Benefits with a management fee
- Continuous pay based on usage. The vault provides a service that people are paying for, continuously, based on the time their capital is in the vault. There is no incentive to withdraw late or early.
- Encourages optimizing for retention. Yearn earns more fees when users keep funds in the vault, and makes less when they withdraw.
- Benefits composability. Makes it easier to integrate Vaults with other products and services.
Comparing fees with v1
The backtesting data produced in [4] shows how the new fee model is delivering roughly the same amount of total fees, compared to the model used in Vaults v1:
Withdrawal fee | Performance fee | Management fee | Total fees | % | |
---|---|---|---|---|---|
Old | $2,243,078 | $466,822 | N/A | $2,709,900 | 100% |
New | N/A | $1,867,288 | $699,237 | $2,566,525 | 95% |
Comments
- The previous withdrawal fee accounted for a whopping 83% of all fees collected. This is very high for a fee that is unrelated to actual performance of the service.
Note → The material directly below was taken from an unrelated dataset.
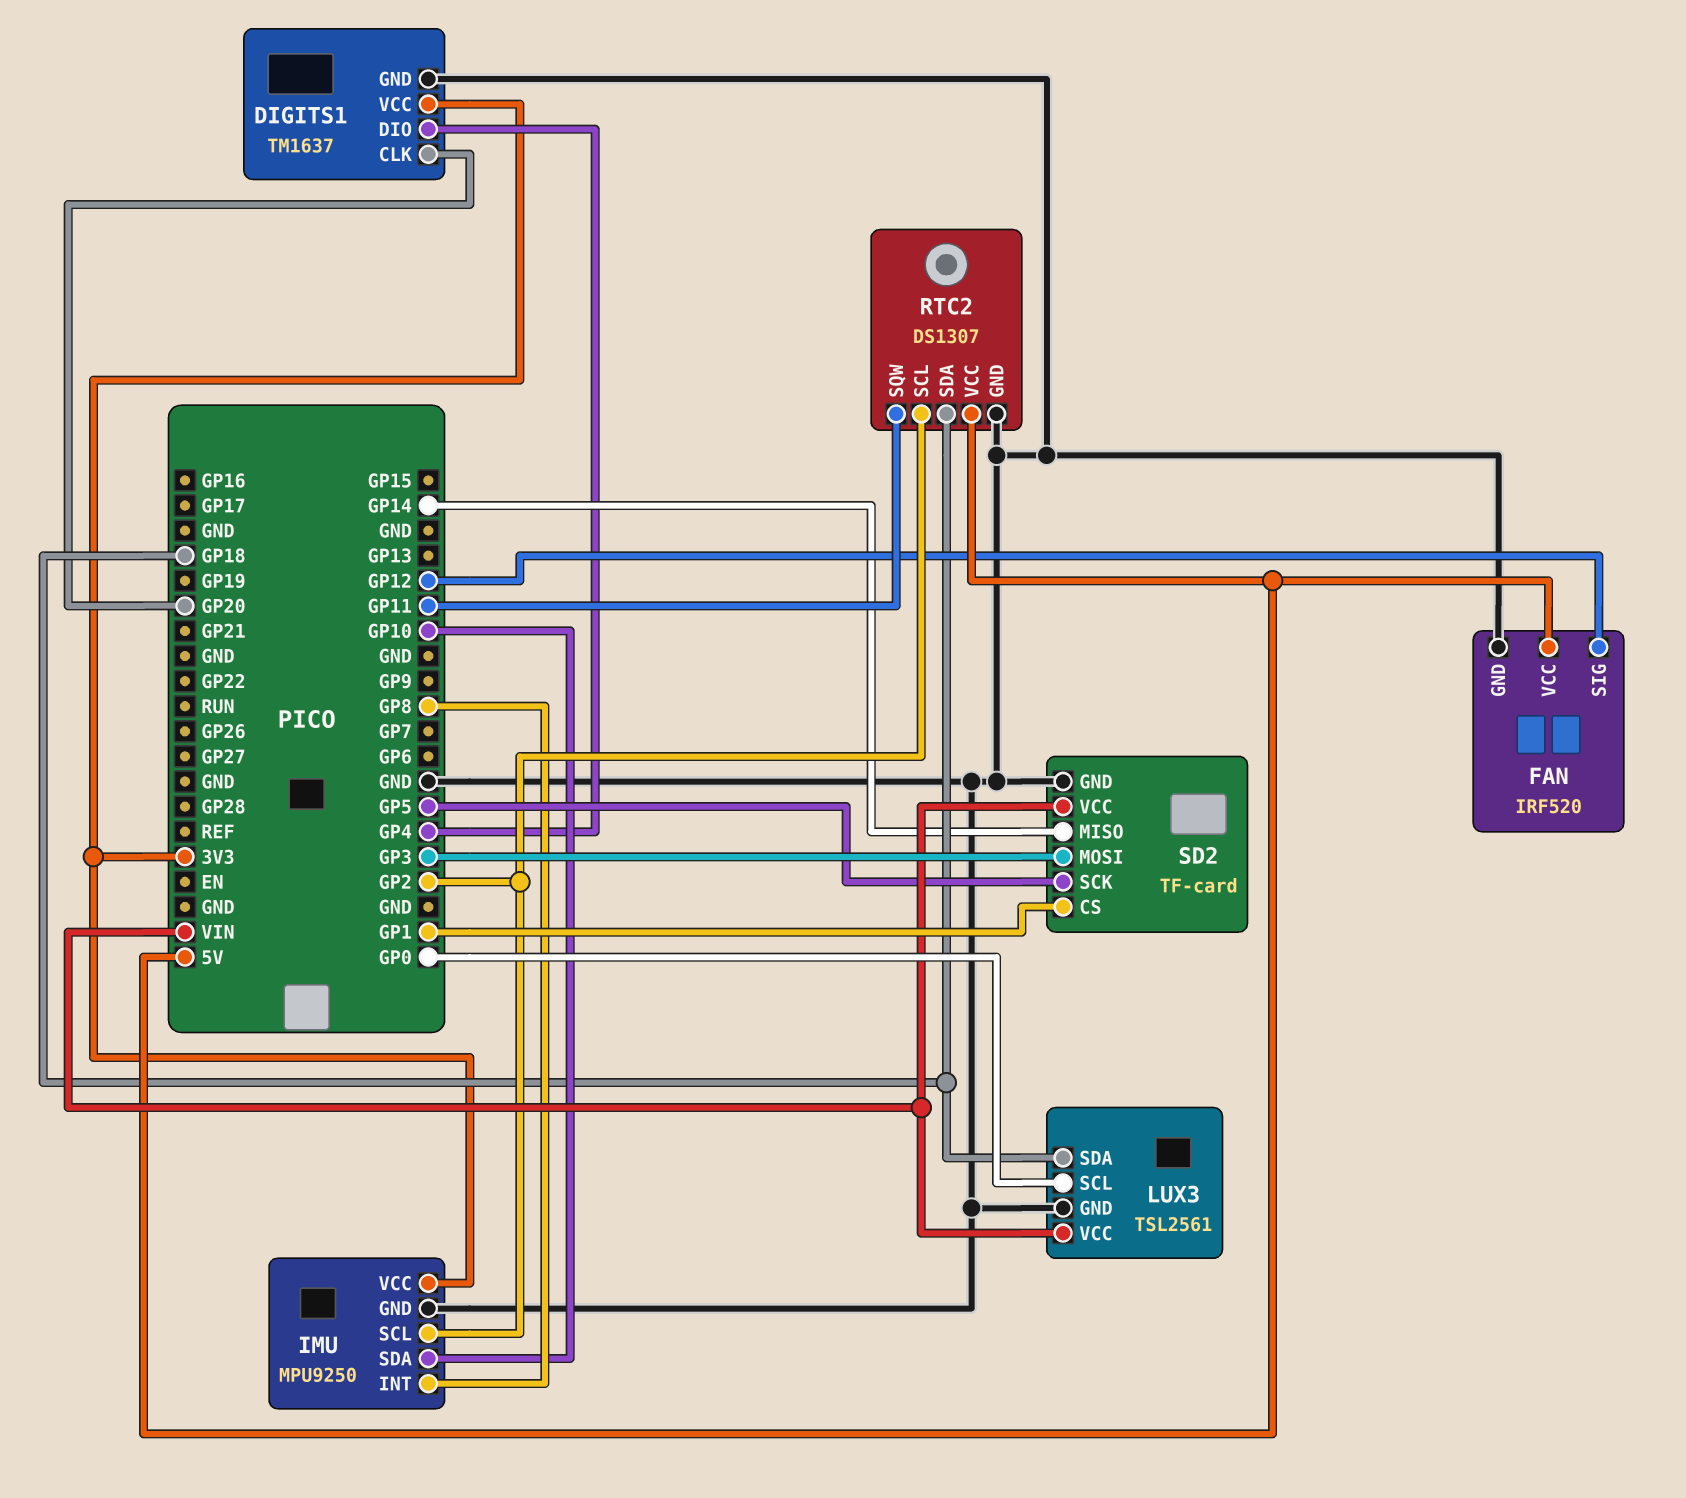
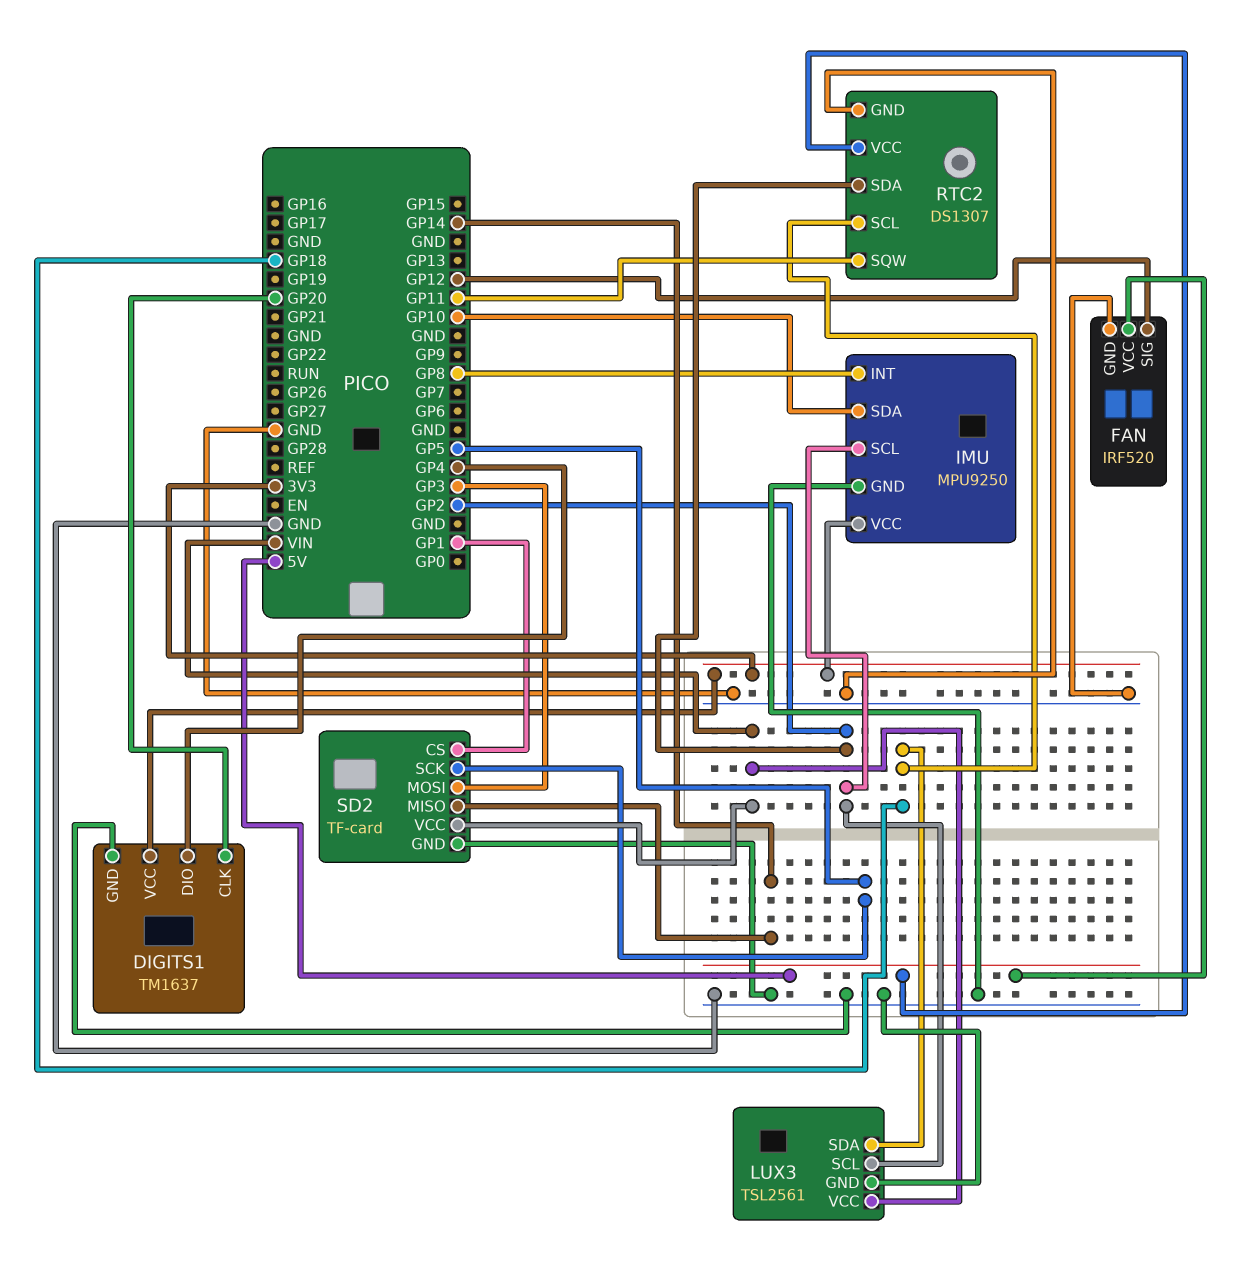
LUX3 pin SCL: GP0 -> GP2
RTC2 pin SCL: GP2 -> GP18
RTC2 pin SDA: GP18 -> GP2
- In contrast, the management fee in Vaults v2 would only account for 27% of total fees.
- A much larger portion of fees are now made out of the performance fee component, 17% of total fees in the old model, 73% in the new model. This means that incentives are better aligned as Yearn earns most of it fees and Users pay most of their fees only if the Vaults are performing well.
Specification
New fee structure
- 0% withdrawal fee
- 2% annualized management
- Full amount allocated to Treasury
- Accrued per block
- Collected on each harvest)
- 20% performance fee
- 19.5% allocated to Treasury
- 0.5% allocated to the Strategist (unchanged to v1)
Vote
For: Release Vaults v2 with the proposed fee structure.
Against: Release Vaults v2 with some other fee to be defined fee structure.
Poll: Snapshot
Note: 3-days voting poll is binding (live from Nov 7 - Nov 10).